Percorso Espositivo


La villa

La villa di Rimorelli, a lungo proprietà della famiglia Pecori Giraldi dalla quale fu donata nel 1979 al Comune di Borgo San Lorenzo (Firenze), costituisce uno degli edifici più interessanti della zona. Sorta probabilmente sul luogo di una antica costruzione dei Giraldi, illustre famiglia del territorio, divenne di proprietà del conte Antonio Pecori nel 1748 il quale aggiunse al proprio cognome quello dei Giraldi.
La grande villa, che si sviluppa su due piani, presenta una bella facciata di gusto rinascimentale sormontata da una robusta torre merlata, ampiamente restaurata nel 1902.
La decorazione degli ambienti interni della villa ebbe inizio alla fine dell’Ottocento. Lino Chini, nella sua storia del Mugello, ricorda le pitture che vi avrebbe eseguito il pittore borghigiano Angiolino Romagnoli (1836-1890).

§ **Dati forniti**:
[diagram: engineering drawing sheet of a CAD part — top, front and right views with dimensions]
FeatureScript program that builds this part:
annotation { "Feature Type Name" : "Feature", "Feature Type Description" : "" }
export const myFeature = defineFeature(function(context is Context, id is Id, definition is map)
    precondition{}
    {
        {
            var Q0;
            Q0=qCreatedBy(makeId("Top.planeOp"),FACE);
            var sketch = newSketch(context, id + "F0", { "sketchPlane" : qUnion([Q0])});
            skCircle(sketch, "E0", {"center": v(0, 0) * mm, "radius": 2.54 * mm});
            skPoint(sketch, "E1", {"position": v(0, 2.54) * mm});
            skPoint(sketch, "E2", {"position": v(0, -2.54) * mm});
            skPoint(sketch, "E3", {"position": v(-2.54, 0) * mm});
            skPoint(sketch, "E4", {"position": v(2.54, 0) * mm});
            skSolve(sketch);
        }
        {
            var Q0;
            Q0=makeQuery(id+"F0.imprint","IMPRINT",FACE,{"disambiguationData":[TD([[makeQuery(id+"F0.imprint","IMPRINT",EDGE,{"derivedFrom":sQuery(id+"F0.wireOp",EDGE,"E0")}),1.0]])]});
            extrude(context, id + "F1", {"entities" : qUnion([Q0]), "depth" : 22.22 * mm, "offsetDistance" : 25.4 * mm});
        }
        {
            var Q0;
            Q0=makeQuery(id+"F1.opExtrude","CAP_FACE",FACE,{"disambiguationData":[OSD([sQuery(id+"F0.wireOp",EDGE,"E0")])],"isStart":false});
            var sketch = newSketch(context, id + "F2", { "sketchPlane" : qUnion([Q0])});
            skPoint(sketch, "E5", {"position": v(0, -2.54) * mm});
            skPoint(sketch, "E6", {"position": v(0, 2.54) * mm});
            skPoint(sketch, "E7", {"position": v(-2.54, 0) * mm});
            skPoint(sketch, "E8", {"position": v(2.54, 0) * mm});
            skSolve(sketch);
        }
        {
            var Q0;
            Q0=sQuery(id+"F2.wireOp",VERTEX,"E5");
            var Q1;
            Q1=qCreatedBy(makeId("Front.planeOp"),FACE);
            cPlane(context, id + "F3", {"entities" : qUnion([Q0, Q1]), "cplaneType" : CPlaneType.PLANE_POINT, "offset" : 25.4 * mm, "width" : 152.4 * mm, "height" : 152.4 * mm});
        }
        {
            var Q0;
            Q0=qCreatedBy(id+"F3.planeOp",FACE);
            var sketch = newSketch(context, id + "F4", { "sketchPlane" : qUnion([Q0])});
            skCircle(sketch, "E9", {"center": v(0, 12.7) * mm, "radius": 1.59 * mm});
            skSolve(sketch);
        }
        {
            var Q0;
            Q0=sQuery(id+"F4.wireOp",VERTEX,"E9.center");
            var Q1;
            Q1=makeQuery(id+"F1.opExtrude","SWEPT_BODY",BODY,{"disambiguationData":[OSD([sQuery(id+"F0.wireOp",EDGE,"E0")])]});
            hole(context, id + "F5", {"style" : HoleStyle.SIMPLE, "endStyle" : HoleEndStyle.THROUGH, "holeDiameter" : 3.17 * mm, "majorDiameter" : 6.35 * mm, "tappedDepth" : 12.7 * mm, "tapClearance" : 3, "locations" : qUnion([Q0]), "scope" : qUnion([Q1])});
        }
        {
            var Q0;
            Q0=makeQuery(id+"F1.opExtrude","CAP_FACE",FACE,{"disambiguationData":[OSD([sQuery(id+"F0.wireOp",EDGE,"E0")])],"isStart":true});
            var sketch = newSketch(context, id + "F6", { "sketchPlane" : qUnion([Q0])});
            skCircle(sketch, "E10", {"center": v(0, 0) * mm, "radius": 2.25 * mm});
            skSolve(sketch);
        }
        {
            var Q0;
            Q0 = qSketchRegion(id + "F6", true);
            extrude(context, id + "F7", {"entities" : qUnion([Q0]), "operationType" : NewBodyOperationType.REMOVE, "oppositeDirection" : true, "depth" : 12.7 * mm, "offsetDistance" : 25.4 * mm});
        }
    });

§ **Consegna 1**:
Rispondi in base al brano sulla villa di Rimorelli.
(a) In che anno la famiglia Pecori Giraldi donò la villa al Comune di Borgo San Lorenzo?
(b) Su quanti piani si sviluppa la villa?
(c) In che anno la torre merlata fu ampiamente restaurata?
§ **Consegna 2**: Traduci in inglese questa frase del brano: "La decorazione degli ambienti interni della villa ebbe inizio alla fine dell’Ottocento."
Le voci riportate non hanno alcun legame con il brano.

§ **Soluzione scritta 1**:
(a) Nel 1979.
(b) Su due piani.
(c) Nel 1902.

§ **Soluzione scritta 2**: The decoration of the villa's interior rooms began at the end of the nineteenth century.